このあたりからはうねりが強い。船はそのうねりの山を押さえつけるように水をかき分け、激しく揺れた。どこかに捕まっていないと到底立っていられない。
激しい揺れと、海の匂い、それから船の排気ガスが混ざり、かなり酔った。酔い止めを買っておけばよかったと思った時にはもう遅く、陸地は遥か遠くに霞んでいる。
神主さんは完全にダウン、記者さんも写真を撮る手が止まり、すっかり誰も喋らなくなってしまった。
「軍艦」までの道中の水深は下の海図の通りである。
美保関灯台を通過するまでは浅く、水深20m程度、その先は40~60m前後であり海底に目立った起伏はほとんどない。途中ノイズのようなものが映る場所があったが、ソナーの画面を見た限りでは海底に背丈の長い海藻でも生えていたのではないかと思う。
出港から約2時間、「軍艦」の近くへ着いたのは午前10時過ぎであった。
既に他の漁船が釣りに来ており、「軍艦」が魚のよく釣れる漁礁として地元漁師に広く認知されているということを改めて実感する。
しばらく周囲をぐるぐる回ってもらい、「軍艦」を探した。ほどなくして「出てきた、出てきた」と船長さんの声がした。
最初に魚探に反応があったのは上に載せた海図上ではBの地点。2つある「軍艦」のうち、南側に位置する地点である。(当初聞いていた「軍艦」の、上の海図ではBとしている地点の座標と完全に同じ場所。)
この写真がその海底障害物を映した画面。このあたりの水深はおおむね96m前後であり、80mの目盛りまで障害物の高さが来ているので、単純計算で高さ15m程度の物体が海底に存在するということになる。
この障害物についてだが、明らかに周囲の海底とは異なる起伏、形状をしていたことから何かが沈んでいることは確実と思われる。
また、この魚探の画面下に表示されている緯度経度の値についてであるが、度、分は60進数、それ以下の部分は「分」の少数点以下の数値であり10進数となっている。
船酔いで完全にダウンしていた神主さんだが、「軍艦」発見と聞いてなんとか起き上がり殉難者の慰霊のため八重桜の花びらを撒いておられた。
菊の花。
そして未だ正体のはっきりしない「軍艦」に皆で手を合わせた。
この「軍艦」が蕨でなくてもこの海のどこかには、ついに発見されなかった100名以上の殉難者が眠っている。
昭和2年当時、海軍に加えて山陰両県からも多数の民間船がこの場所を目指して出航し、連日遺体や漂流物の捜索にあたった。

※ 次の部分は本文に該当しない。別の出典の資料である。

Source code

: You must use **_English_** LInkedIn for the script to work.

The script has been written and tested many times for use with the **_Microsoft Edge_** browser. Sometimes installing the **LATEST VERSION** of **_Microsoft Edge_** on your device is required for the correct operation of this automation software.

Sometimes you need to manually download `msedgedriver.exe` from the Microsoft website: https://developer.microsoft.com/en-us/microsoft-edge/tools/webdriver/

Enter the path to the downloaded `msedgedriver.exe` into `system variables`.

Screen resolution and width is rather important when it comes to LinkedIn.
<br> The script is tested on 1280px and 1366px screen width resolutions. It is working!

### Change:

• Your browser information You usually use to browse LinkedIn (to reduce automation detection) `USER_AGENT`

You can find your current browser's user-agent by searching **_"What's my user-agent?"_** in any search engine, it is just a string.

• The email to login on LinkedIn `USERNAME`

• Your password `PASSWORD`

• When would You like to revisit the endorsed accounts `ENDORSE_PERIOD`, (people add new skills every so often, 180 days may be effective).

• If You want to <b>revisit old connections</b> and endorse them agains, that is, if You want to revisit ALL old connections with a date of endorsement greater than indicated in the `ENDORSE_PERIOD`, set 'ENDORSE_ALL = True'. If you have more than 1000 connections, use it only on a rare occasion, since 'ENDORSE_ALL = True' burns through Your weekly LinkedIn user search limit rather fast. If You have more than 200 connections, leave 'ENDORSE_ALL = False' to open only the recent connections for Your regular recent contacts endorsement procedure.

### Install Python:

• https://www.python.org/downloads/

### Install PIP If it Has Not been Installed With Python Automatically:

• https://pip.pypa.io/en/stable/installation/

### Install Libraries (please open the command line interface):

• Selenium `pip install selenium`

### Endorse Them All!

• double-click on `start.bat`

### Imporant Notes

GPSもなく船の性能もさほど良くない時代にここまで来るのは今の何倍も大変だっただろう。
Bを発見した後、そこから700mほど離れたA地点を探した。しかし残念ながらいくら探しても一向に見つからない。うねりに加えて付近は潮流が強く、狙った通りに船を操作するのが難しいのである。漁船のレーダーは表示範囲が狭いため一度迷ってしまえば障害物の捜索は困難であった。
Aを発見することが困難だと判断し、一度Bまで戻ることになった。
Bまで戻ると再びレーダーに障害物のようなものが映り始めた。付近の海底は波を打ったような起伏が見られ、また海底付近にはノイズのようなものが多く映る。

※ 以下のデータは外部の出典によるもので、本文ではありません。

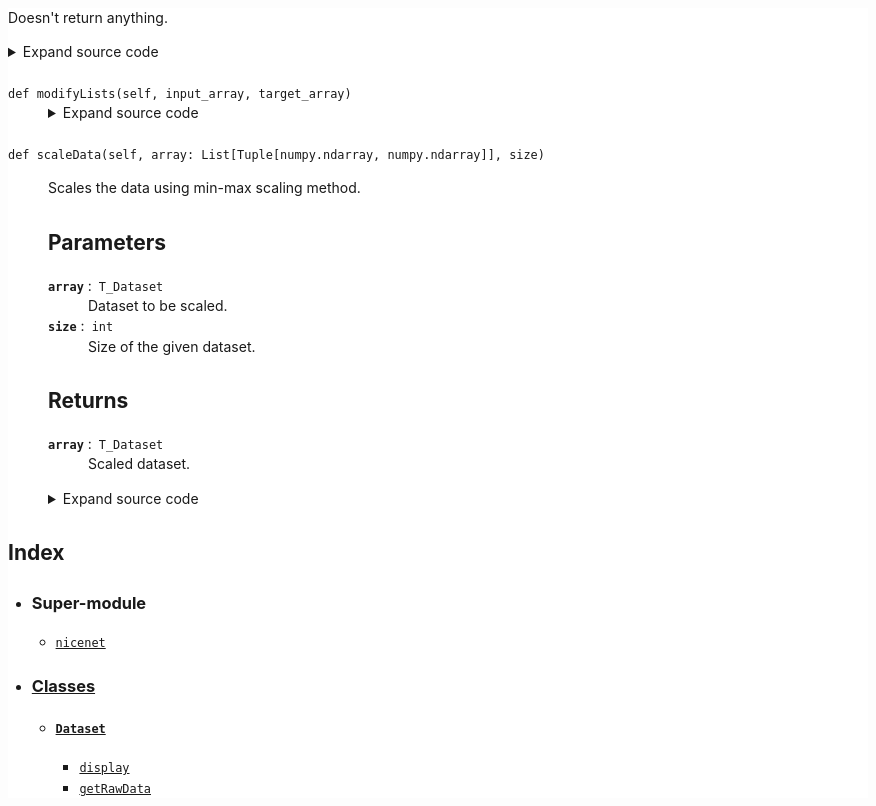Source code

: <p>Doesn't return anything.</p></div>
<details class="source"><summary>
<span>Expand source code</span>
</summary></details>
</dd>
<dt id="nicenet.Dataset.Dataset.modifyLists"><code class="name flex">
<span>def <span class="ident">modifyLists</span></span>(<span>self, input_array, target_array)</span>
</code></dt>
<dd>
<div class="desc"></div>
<details class="source"><summary>
<span>Expand source code</span>
</summary></details>
</dd>
<dt id="nicenet.Dataset.Dataset.scaleData"><code class="name flex">
<span>def <span class="ident">scaleData</span></span>(<span>self, array: List[Tuple[numpy.ndarray, numpy.ndarray]], size)</span>
</code></dt>
<dd>
<div class="desc"><p>Scales the data using min-max scaling method.</p>
<h2 id="parameters">Parameters</h2>
<dl>
<dt><strong><code>array</code></strong> :&ensp;<code>T_Dataset</code></dt>
<dd>Dataset to be scaled.</dd>
<dt><strong><code>size</code></strong> :&ensp;<code>int</code></dt>
<dd>Size of the given dataset.</dd>
</dl>
<h2 id="returns">Returns</h2>
<dl>
<dt><strong><code>array</code></strong> :&ensp;<code>T_Dataset</code></dt>
<dd>Scaled dataset.</dd>
</dl></div>
<details class="source"><summary>
<span>Expand source code</span>
</summary></details>
</dd>
</dl>
</dd>
</dl>
</section>
</article>
<nav id="sidebar">
<h1>Index</h1>
<div class="toc">
<ul></ul>
</div>
<ul id="index">
<li><h3>Super-module</h3>
<ul>
<li><code><a title="nicenet" href="index.html">nicenet</a></code></li>
</ul>
</li>
<li><h3><a href="#header-classes">Classes</a></h3>
<ul>
<li>
<h4><code><a title="nicenet.Dataset.Dataset" href="#nicenet.Dataset.Dataset">Dataset</a></code></h4>
<ul class="two-column">
<li><code><a title="nicenet.Dataset.Dataset.display" href="#nicenet.Dataset.Dataset.display">display</a></code></li>
<li><code><a title="nicenet.Dataset.Dataset.getRawData" href="#nicenet.Dataset.Dataset.getRawData">getRawData</a></code></li>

今度の通過で違ったのは水深である。B地点の周囲の水深は基本的に96m前後であるが一部、くぼんだようになっている地点があり、110mから最大で136mまで深くなっていた。この深間の座標は一度目の通過で確認した障害物の北西に位置し、数値上でいえば30mも離れていない。

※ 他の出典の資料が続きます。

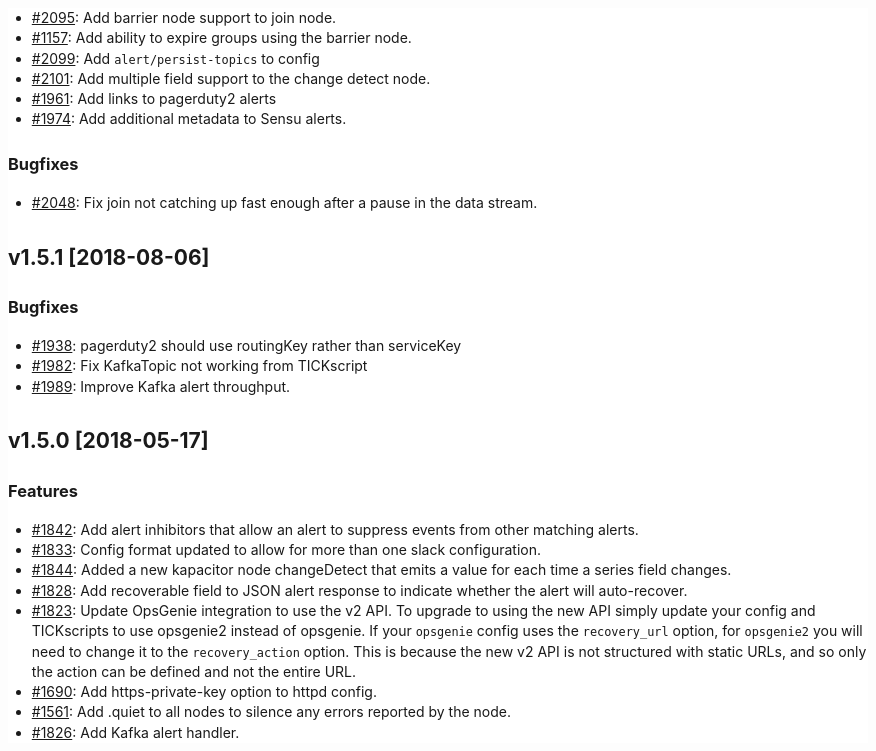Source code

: - [#2095](https://github.com/influxdata/kapacitor/issues/2095): Add barrier node support to join node.
- [#1157](https://github.com/influxdata/kapacitor/issues/1157): Add ability to expire groups using the barrier node.
- [#2099](https://github.com/influxdata/kapacitor/issues/2099): Add `alert/persist-topics` to config
- [#2101](https://github.com/influxdata/kapacitor/issues/2101): Add multiple field support to the change detect node.
- [#1961](https://github.com/influxdata/kapacitor/pull/1961): Add links to pagerduty2 alerts
- [#1974](https://github.com/influxdata/kapacitor/issues/1974): Add additional metadata to Sensu alerts.

### Bugfixes

- [#2048](https://github.com/influxdata/kapacitor/pull/2048): Fix join not catching up fast enough after a pause in the data stream.

## v1.5.1 [2018-08-06]

### Bugfixes

- [#1938](https://github.com/influxdata/kapacitor/issues/1938): pagerduty2 should use routingKey rather than serviceKey
- [#1982](https://github.com/influxdata/kapacitor/pull/1982): Fix KafkaTopic not working from TICKscript
- [#1989](https://github.com/influxdata/kapacitor/pull/1989): Improve Kafka alert throughput.

## v1.5.0 [2018-05-17]

### Features

- [#1842](https://github.com/influxdata/kapacitor/pull/1842): Add alert inhibitors that allow an alert to suppress events from other matching alerts.
- [#1833](https://github.com/influxdata/kapacitor/pull/1833): Config format updated to allow for more than one slack configuration.  
- [#1844](https://github.com/influxdata/kapacitor/pull/1844): Added a new kapacitor node changeDetect that emits a value
    for each time a series field changes.
- [#1828](https://github.com/influxdata/kapacitor/pull/1828): Add recoverable field to JSON alert response to indicate whether the
alert will auto-recover.
- [#1823](https://github.com/influxdata/kapacitor/pull/1823): Update OpsGenie integration to use the v2 API.
    To upgrade to using the new API simply update your config and TICKscripts to use opsgenie2 instead of opsgenie.
    If your `opsgenie` config uses the `recovery_url` option, for `opsgenie2` you will need to change it to the `recovery_action` option.
    This is because the new v2 API is not structured with static URLs, and so only the action can be defined and not the entire URL.
- [#1690](https://github.com/influxdata/kapacitor/issues/1690): Add https-private-key option to httpd config.
- [#1561](https://github.com/influxdata/kapacitor/issues/1561): Add .quiet to all nodes to silence any errors reported by the node.
- [#1826](https://github.com/influxdata/kapacitor/issues/1826): Add Kafka alert handler.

Bの再通過後はそのまま、「美保関のかなたへ」の本文中に出てくる当時海軍が測定したとされる地点(東経133度35分、北緯35度49分)へ向かった。
こちらは緯度経度の「分」以下が不明であるため、ひとまず緯度を北緯35度49分20秒付近に合わせ、東経133度37分から真西へ向かってそのまま35分を過ぎ34分に入るまで一直線に通過した。
付近の水深は海図記載よりも幾らか深く、水深175mから西に進むにしたがって徐々に浅くはなっていったものの、150m以下にはならなかった。
肝心の海底障害物の捜索であるが、水深が150m以上と深かったため魚探の性能が足りず、画面には砂嵐のようなノイズが永遠と映るばかりであった。
また表示の縮尺の関係で5~10m程度の起伏ならつぶれてノイズと見分けがつかないような状況であった。
この調子では海底障害物の捜索は困難であると判断し、1度の通過を終えて調査終了として港へ帰った。
今回の仮調査では漁礁「軍艦」が確かに存在することを確認することができた。また、目的地までの所要時間や揺れの程度など本調査を前にして色々知ることもできた。
この「軍艦」は一体どのようなものなのか、本調査の実施に期待がかかる。
おまけ
「軍艦」付近にて野生のイルカの群れに遭遇。
漁船を見ると喜んでいるのかしばらくついてきた。写真には撮れなかったがはねたり大きくジャンプをしたり、サービス精神に溢れたイルカ達であった。
帰り際に撮影した「沖ノ御前島」。美保関から約2kmの海上にポツンと浮かぶこの島は古くは出雲神話に登場する大国主の息子である事代主が釣りをしていた聖地とされる。事代主は「えびす様」ともいわれ、七福神の恵比寿様が釣り竿と鯛を持っているのは事代主が魚釣りをしていたというエピソードからきているらしい。